▶ [The records]:
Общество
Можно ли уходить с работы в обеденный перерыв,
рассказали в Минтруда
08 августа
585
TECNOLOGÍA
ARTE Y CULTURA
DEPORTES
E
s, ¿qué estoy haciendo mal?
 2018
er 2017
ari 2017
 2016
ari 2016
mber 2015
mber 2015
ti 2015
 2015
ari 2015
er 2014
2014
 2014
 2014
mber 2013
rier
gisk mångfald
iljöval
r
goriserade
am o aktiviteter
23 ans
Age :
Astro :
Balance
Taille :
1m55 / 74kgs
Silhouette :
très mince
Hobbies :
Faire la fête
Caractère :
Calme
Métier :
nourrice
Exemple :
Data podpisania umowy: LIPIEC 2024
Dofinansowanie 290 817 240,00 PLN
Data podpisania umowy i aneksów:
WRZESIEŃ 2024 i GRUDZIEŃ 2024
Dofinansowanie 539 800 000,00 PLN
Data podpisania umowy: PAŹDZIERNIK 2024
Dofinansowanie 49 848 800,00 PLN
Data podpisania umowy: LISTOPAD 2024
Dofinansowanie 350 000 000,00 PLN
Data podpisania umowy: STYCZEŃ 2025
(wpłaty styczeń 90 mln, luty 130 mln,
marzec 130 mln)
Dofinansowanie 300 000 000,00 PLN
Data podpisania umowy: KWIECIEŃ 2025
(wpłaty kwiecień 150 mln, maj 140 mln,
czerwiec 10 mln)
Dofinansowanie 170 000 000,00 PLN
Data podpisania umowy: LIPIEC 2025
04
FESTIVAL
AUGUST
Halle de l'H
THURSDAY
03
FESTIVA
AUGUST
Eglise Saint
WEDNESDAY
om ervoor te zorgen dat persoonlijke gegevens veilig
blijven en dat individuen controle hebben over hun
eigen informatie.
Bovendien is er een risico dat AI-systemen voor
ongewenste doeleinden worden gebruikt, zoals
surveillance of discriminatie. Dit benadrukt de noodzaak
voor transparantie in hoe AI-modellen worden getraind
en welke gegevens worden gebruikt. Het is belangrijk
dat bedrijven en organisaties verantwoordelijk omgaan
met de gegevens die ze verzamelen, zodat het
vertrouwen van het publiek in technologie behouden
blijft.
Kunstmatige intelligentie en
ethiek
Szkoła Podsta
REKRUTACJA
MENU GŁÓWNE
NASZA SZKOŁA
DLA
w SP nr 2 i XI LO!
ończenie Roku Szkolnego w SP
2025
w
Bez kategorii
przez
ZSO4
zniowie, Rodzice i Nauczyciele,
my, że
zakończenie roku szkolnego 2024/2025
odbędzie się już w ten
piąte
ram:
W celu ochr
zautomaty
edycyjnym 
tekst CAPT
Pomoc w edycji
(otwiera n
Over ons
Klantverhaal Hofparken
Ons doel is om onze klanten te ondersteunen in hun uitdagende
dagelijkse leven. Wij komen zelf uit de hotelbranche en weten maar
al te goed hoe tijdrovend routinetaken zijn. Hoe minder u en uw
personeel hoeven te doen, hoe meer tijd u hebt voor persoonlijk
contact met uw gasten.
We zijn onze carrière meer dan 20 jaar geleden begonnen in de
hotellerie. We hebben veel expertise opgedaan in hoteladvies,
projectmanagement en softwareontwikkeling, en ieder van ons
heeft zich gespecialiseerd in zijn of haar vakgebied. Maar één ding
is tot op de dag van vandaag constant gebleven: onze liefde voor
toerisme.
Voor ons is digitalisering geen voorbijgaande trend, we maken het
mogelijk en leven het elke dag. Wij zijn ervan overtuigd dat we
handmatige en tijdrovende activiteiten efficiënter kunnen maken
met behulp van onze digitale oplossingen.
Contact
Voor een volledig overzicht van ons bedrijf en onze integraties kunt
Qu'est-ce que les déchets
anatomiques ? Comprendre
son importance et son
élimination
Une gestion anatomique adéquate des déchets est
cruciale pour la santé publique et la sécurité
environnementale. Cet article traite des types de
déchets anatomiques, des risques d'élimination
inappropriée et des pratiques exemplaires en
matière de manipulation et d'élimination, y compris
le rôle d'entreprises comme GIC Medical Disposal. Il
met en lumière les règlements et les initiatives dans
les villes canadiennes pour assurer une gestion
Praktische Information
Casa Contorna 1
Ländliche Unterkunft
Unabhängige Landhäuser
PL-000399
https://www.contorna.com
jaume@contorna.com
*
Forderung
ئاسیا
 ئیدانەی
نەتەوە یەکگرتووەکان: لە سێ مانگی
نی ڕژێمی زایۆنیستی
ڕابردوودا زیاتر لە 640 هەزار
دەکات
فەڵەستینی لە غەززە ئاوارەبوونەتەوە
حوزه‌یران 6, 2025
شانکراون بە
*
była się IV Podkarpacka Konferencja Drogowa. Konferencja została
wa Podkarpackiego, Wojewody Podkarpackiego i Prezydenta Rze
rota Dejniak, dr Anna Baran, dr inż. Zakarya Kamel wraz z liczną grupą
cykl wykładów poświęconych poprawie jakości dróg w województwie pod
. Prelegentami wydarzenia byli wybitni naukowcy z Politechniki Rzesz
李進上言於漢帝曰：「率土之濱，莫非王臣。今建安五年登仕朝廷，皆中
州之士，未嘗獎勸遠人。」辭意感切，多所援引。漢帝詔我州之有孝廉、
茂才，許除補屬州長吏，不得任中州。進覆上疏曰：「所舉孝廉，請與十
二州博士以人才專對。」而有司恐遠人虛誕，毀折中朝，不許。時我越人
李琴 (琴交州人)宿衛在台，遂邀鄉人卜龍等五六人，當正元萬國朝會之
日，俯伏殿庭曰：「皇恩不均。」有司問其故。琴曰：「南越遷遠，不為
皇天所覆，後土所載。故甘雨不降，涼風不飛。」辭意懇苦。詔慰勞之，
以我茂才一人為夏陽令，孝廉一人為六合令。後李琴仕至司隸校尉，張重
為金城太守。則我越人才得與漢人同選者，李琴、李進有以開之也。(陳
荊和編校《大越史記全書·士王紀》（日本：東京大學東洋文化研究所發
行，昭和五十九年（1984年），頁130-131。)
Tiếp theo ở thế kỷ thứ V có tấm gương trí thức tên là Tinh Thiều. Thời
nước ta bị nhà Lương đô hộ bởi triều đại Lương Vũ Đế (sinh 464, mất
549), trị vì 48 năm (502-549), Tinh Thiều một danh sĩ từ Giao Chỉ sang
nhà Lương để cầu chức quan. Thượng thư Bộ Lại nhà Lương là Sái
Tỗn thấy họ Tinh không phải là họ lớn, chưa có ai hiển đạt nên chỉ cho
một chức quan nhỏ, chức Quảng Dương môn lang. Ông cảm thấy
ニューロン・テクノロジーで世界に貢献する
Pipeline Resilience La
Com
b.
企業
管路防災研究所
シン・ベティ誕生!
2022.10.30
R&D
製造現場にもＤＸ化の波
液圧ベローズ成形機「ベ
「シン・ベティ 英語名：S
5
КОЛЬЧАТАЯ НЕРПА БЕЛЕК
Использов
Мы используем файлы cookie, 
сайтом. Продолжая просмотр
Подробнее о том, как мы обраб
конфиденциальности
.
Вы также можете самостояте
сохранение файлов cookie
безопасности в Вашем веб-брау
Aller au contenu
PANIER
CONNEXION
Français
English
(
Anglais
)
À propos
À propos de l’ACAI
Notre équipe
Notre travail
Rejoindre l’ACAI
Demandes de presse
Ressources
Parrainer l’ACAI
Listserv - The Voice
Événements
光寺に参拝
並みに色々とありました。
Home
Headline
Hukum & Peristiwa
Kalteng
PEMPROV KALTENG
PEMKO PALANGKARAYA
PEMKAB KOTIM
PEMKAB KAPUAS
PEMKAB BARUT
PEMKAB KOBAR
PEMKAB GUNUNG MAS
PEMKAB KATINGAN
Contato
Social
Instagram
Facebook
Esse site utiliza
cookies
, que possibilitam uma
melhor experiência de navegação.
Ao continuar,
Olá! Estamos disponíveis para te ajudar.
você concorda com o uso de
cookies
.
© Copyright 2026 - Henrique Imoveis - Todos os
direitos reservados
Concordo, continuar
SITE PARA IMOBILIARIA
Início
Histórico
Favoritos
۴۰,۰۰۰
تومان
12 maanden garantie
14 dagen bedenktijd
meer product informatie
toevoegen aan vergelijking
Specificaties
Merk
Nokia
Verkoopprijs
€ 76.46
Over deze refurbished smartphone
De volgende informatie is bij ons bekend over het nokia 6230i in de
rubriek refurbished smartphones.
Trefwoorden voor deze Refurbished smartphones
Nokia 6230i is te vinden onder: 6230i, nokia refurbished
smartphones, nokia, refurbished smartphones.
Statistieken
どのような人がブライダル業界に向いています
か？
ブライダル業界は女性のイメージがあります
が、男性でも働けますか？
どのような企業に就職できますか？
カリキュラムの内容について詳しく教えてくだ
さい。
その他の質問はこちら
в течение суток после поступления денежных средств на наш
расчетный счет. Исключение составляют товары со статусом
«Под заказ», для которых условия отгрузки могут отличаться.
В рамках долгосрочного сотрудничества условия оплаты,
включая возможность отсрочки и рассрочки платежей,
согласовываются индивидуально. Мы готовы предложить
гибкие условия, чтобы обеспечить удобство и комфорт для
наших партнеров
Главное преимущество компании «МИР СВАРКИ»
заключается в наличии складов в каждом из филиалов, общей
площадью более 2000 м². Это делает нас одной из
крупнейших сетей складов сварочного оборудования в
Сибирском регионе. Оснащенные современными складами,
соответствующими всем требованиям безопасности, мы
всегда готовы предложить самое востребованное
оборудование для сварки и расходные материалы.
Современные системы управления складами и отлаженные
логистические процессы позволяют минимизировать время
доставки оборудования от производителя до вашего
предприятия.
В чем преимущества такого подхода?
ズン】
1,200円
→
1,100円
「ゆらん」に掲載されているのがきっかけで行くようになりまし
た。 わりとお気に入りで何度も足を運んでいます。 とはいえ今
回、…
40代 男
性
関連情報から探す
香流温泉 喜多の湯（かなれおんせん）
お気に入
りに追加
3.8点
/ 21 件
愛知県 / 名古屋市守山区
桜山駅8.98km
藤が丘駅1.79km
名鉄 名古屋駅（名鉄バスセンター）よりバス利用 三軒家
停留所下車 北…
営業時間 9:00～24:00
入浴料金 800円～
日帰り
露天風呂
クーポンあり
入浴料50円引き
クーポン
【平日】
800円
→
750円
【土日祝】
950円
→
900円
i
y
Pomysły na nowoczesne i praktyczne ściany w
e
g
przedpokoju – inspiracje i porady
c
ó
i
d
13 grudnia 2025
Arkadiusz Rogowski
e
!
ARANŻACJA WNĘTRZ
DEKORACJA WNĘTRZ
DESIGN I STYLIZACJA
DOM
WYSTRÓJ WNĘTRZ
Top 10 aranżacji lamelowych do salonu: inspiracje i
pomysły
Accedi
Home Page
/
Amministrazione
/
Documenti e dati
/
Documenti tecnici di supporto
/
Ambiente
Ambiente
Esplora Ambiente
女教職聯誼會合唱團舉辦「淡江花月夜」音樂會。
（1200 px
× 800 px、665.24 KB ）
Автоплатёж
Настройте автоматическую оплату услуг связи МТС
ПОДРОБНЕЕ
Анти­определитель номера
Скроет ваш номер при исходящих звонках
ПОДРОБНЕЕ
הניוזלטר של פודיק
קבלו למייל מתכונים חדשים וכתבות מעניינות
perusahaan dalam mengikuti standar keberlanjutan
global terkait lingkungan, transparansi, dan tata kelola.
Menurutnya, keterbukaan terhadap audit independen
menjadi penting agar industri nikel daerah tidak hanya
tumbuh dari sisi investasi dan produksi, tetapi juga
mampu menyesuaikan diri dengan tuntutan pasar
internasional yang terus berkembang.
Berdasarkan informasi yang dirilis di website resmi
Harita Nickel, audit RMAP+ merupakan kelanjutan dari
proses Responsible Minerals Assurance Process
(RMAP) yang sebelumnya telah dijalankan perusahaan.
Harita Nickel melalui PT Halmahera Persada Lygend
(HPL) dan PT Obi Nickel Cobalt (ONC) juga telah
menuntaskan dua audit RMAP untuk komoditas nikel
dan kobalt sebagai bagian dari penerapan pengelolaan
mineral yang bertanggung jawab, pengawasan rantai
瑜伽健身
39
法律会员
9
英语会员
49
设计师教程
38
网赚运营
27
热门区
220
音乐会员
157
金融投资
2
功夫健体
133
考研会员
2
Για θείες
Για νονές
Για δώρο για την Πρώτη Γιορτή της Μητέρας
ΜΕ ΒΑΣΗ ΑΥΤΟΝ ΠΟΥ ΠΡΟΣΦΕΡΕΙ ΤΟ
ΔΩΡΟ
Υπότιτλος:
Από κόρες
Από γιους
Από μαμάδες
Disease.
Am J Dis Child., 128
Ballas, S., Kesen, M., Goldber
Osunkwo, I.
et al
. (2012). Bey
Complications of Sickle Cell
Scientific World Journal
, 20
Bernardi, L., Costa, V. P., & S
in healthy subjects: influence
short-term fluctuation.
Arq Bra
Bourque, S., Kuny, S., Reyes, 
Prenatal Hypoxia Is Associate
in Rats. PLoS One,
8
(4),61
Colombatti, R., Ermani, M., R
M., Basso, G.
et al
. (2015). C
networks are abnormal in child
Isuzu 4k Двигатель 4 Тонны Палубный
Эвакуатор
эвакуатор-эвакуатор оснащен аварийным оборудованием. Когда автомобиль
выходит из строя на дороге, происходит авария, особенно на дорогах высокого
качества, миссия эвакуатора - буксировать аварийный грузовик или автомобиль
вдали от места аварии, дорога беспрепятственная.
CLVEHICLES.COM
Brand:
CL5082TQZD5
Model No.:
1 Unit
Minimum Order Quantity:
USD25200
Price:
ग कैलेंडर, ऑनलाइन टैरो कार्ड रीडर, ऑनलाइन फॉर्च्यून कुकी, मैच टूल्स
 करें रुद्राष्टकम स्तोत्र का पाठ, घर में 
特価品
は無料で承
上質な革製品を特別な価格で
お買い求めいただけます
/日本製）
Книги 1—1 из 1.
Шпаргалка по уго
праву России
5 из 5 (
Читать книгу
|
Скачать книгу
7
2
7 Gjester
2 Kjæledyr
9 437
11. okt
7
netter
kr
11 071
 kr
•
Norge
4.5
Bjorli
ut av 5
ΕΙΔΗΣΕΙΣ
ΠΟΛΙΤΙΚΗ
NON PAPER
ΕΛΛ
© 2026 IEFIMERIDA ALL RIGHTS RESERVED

▶ [Activity]:
Where the listing above has a line with "les villes canadiennes", start there, and output every line exactly through the line with "نی ڕژێمی زایۆنیستی", which is also included.

▶ [Task result]:
les villes canadiennes pour assurer une gestion
Praktische Information
Casa Contorna 1
Ländliche Unterkunft
Unabhängige Landhäuser
PL-000399
https://www.contorna.com
jaume@contorna.com
*
Forderung
ئاسیا
 ئیدانەی
نەتەوە یەکگرتووەکان: لە سێ مانگی
نی ڕژێمی زایۆنیستی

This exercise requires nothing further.